[[ Dataset extract, beginning ]]
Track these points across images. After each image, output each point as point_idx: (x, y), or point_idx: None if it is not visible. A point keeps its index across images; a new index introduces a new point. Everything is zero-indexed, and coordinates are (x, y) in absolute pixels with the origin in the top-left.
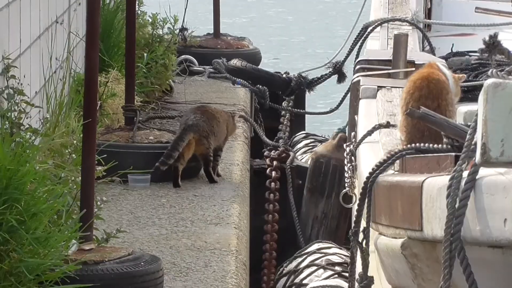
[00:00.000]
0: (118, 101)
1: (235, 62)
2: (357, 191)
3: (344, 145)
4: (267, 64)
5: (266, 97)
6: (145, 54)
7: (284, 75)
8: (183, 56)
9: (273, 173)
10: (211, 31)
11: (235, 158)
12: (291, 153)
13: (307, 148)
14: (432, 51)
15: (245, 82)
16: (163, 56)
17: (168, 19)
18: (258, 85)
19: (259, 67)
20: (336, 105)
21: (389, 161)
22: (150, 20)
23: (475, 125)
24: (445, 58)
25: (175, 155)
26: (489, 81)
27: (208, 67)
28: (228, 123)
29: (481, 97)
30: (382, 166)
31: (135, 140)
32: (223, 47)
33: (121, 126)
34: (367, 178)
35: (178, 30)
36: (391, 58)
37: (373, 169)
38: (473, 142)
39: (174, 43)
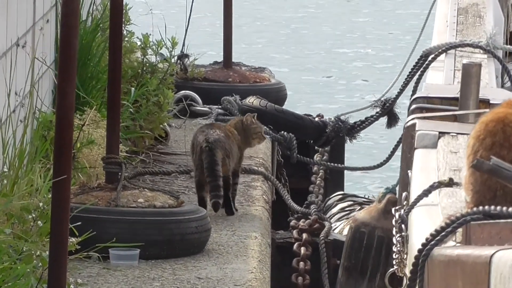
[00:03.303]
0: (96, 151)
1: (252, 100)
2: (408, 270)
3: (393, 209)
4: (294, 104)
5: (293, 148)
6: (132, 89)
7: (316, 119)
8: (182, 92)
9: (302, 249)
10: (220, 59)
11: (251, 228)
12: (327, 223)
13: (343, 213)
14: None
15: (265, 127)
16: (156, 91)
17: (163, 42)
18: (282, 132)
19: (283, 107)
20: (386, 158)
21: (448, 229)
22: (140, 43)
23: None
24: None
25: (221, 183)
26: None
27: (216, 106)
28: (240, 142)
29: None
30: (439, 236)
31: (119, 203)
32: (236, 80)
33: (100, 184)
34: (419, 251)
35: (176, 57)
36: (458, 95)
37: (427, 239)
38: None
39: (171, 74)
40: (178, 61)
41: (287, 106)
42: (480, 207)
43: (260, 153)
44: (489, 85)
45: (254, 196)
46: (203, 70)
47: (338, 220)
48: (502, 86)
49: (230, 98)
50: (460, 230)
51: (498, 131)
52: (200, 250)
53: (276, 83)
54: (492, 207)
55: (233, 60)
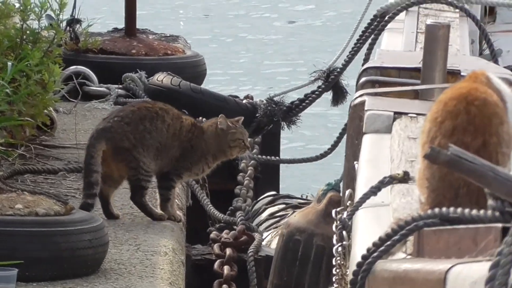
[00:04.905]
0: None
1: (162, 78)
2: None
3: (333, 211)
4: (215, 82)
5: None
6: (9, 64)
7: (244, 101)
8: (73, 68)
9: (226, 268)
10: (121, 25)
11: (160, 242)
12: (256, 235)
13: (271, 220)
14: (493, 55)
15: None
16: (39, 66)
17: (48, 4)
18: (200, 118)
19: (202, 86)
20: (331, 146)
21: (395, 237)
22: (19, 5)
23: None
24: None
25: (97, 179)
26: None
27: (116, 86)
28: (192, 132)
29: None
30: (383, 245)
31: None
32: (141, 52)
33: None
34: (359, 264)
35: (65, 23)
36: (420, 65)
37: (368, 250)
38: None
39: (59, 44)
40: (68, 27)
41: (206, 85)
42: (437, 209)
43: None
44: (460, 52)
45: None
46: (100, 39)
47: (266, 229)
48: (481, 54)
49: (134, 75)
50: (411, 238)
51: (460, 111)
52: (95, 270)
53: (192, 55)
54: (451, 209)
55: (138, 27)
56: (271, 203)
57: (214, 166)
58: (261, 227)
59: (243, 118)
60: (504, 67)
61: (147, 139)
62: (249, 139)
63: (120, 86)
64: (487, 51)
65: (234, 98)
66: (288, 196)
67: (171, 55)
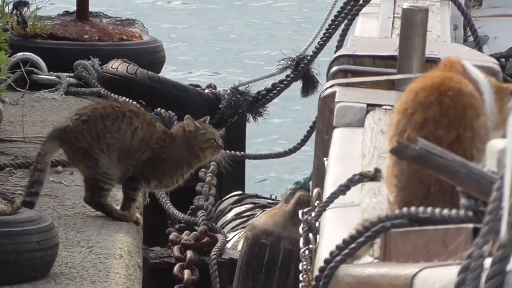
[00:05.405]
0: None
1: (117, 65)
2: None
3: (300, 212)
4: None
5: None
6: None
7: (206, 91)
8: (20, 55)
9: (186, 273)
10: (72, 8)
11: (115, 243)
12: (220, 236)
13: (238, 220)
14: (478, 43)
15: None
16: None
17: None
18: (158, 109)
19: (160, 75)
20: (301, 141)
21: (360, 239)
22: None
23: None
24: (505, 56)
25: (38, 178)
26: None
27: (67, 74)
28: (164, 140)
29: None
30: (347, 249)
31: None
32: (95, 37)
33: None
34: (321, 269)
35: (11, 6)
36: (396, 53)
37: (332, 253)
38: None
39: (5, 29)
40: (14, 11)
41: (166, 73)
42: (405, 209)
43: None
44: (440, 39)
45: (118, 199)
46: (49, 23)
47: (232, 230)
48: (465, 41)
49: (86, 62)
50: (378, 241)
51: (432, 102)
52: (44, 274)
53: (150, 41)
54: (421, 208)
55: (91, 9)
56: (237, 202)
57: (188, 176)
58: (227, 228)
59: (209, 117)
60: (490, 55)
61: (107, 138)
62: None
63: (72, 74)
64: (471, 38)
65: (196, 87)
66: (256, 196)
67: (126, 40)
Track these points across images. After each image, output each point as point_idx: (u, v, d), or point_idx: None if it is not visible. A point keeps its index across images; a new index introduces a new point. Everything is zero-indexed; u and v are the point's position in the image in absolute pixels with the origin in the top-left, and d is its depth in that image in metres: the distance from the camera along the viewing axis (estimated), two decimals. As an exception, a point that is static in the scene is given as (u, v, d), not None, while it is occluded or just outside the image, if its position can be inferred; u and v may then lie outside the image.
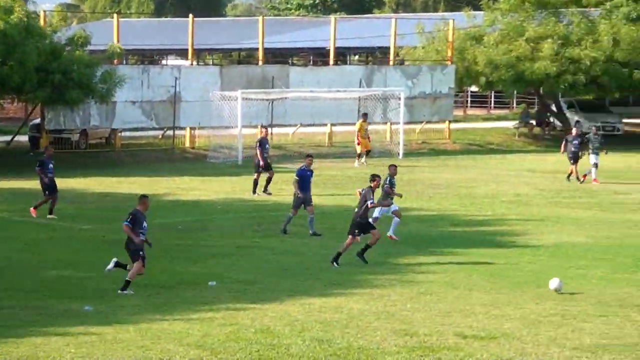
[[ Dataset extract, end ]]
Excerpt from the records above: set down only the lines from the one that contains "22: (150, 20)" through the one that contains "65: (234, 98)", inclusive, word for word. Pictures stay out.

(Answer to this task)
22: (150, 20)
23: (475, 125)
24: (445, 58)
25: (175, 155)
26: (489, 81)
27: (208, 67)
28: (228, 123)
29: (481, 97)
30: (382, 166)
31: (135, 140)
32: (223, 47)
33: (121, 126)
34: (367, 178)
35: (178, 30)
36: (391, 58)
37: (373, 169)
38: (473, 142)
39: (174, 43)
[00:03.303]
0: (96, 151)
1: (252, 100)
2: (408, 270)
3: (393, 209)
4: (294, 104)
5: (293, 148)
6: (132, 89)
7: (316, 119)
8: (182, 92)
9: (302, 249)
10: (220, 59)
11: (251, 228)
12: (327, 223)
13: (343, 213)
14: None
15: (265, 127)
16: (156, 91)
17: (163, 42)
18: (282, 132)
19: (283, 107)
20: (386, 158)
21: (448, 229)
22: (140, 43)
23: None
24: None
25: (221, 183)
26: None
27: (216, 106)
28: (240, 142)
29: None
30: (439, 236)
31: (119, 203)
32: (236, 80)
33: (100, 184)
34: (419, 251)
35: (176, 57)
36: (458, 95)
37: (427, 239)
38: None
39: (171, 74)
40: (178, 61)
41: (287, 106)
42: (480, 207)
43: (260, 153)
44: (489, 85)
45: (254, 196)
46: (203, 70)
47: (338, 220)
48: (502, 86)
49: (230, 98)
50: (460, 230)
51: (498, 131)
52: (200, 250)
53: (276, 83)
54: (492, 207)
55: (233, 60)
[00:04.905]
0: None
1: (162, 78)
2: None
3: (333, 211)
4: (215, 82)
5: None
6: (9, 64)
7: (244, 101)
8: (73, 68)
9: (226, 268)
10: (121, 25)
11: (160, 242)
12: (256, 235)
13: (271, 220)
14: (493, 55)
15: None
16: (39, 66)
17: (48, 4)
18: (200, 118)
19: (202, 86)
20: (331, 146)
21: (395, 237)
22: (19, 5)
23: None
24: None
25: (97, 179)
26: None
27: (116, 86)
28: (192, 132)
29: None
30: (383, 245)
31: None
32: (141, 52)
33: None
34: (359, 264)
35: (65, 23)
36: (420, 65)
37: (368, 250)
38: None
39: (59, 44)
40: (68, 27)
41: (206, 85)
42: (437, 209)
43: None
44: (460, 52)
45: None
46: (100, 39)
47: (266, 229)
48: (481, 54)
49: (134, 75)
50: (411, 238)
51: (460, 111)
52: (95, 270)
53: (192, 55)
54: (451, 209)
55: (138, 27)
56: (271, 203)
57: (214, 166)
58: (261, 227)
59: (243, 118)
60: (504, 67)
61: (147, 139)
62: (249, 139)
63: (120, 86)
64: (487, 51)
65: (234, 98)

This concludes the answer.